This is an excerpt from something I'm working on this Labor Day holiday:
–
Large scale power outages act a lot like software failures. It starts with a small event, like a power line grounding out on a tree. Ordinarily that would be no big deal but under high-stress conditions it can turn into a cascading failure that affects millions of people. We can also learn from how power gets restored after an outage. Operators must perform a tricky balancing act between generation, transmission, and demand.

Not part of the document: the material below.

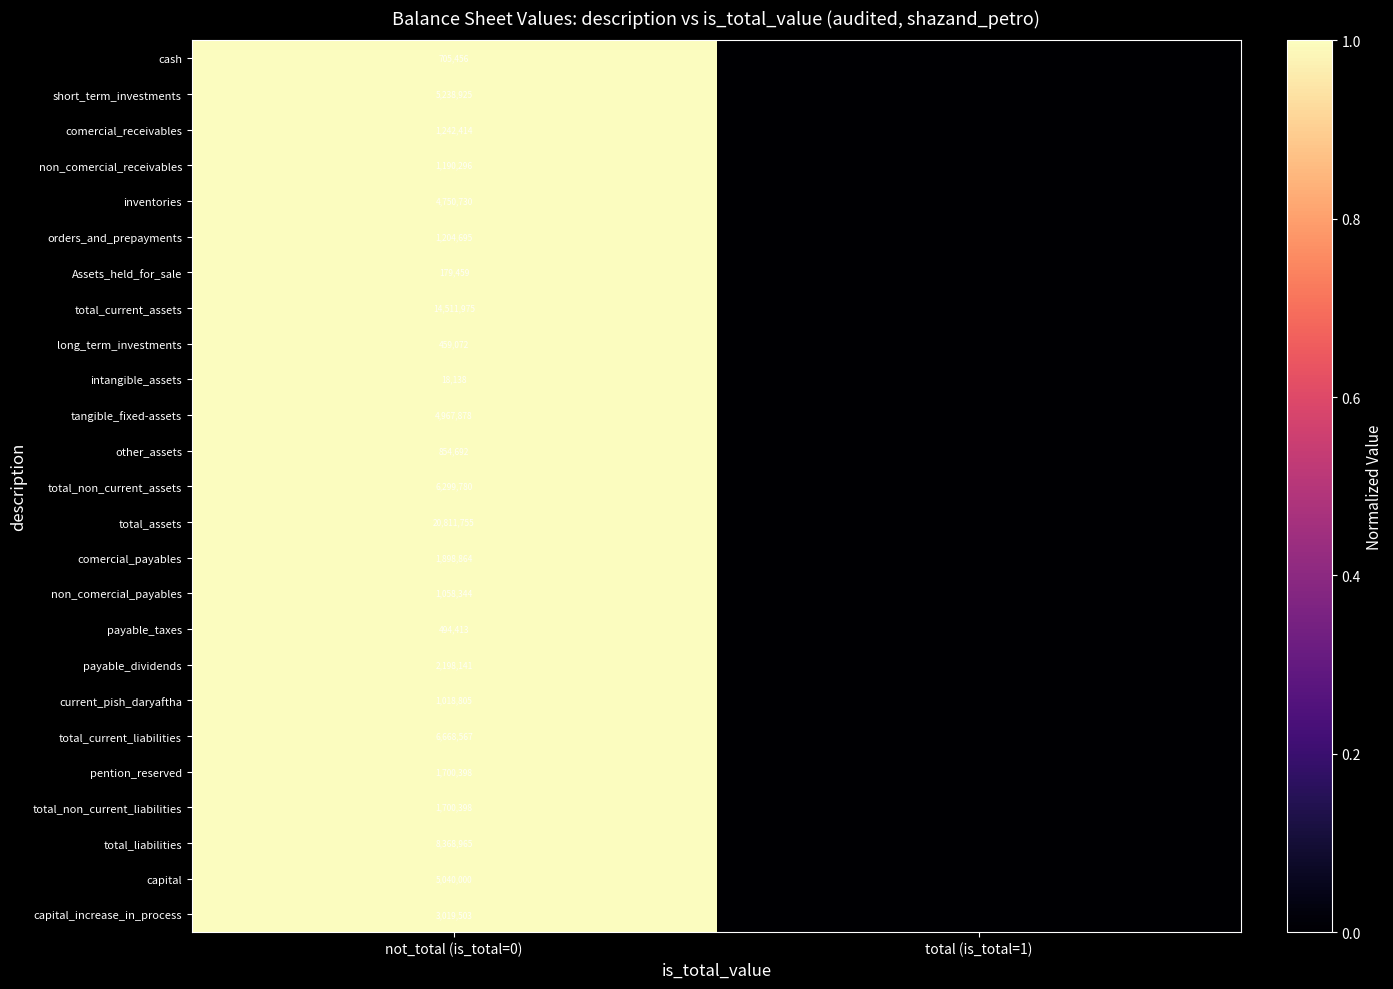

What is the spread (max minus min) of values at not_total (is_total=0)?

20793617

There used to be a common situation where power would be restored and then cut off again in a matter of seconds. It was especially common in the American South, where millions of air conditioners and refrigerators would all start at the same time. When a motor starts up, it draws a lot of current. You can see this in the way that lights dim when you start a circular saw. As the motor starts to spin, though, it creates "back EMF"–a kind of backpressure on the electrical current. (That's when the lights return to full brightness.) If you add up the effects of millions of electric motors starting all at once, you see a huge upward blip in current draw, followed by a quick drop due to back current. Power transmission systems would see the spike and drop and propagate that to the generation systems. First they would increase their draw then drop it dramatically. That would make the generation systems think they should shut off some of the turbines. Right about the time they started reducing supply, the initial surge of back EMF would decline and current load would come back up to baseline levels. The increased current load hit just when supply was declining, causing excess demand to trip circuit breakers. Lights out, again.
Smarter appliances and more modern control systems have mitigated that particular failure mode now, but there are still useful lessons for us.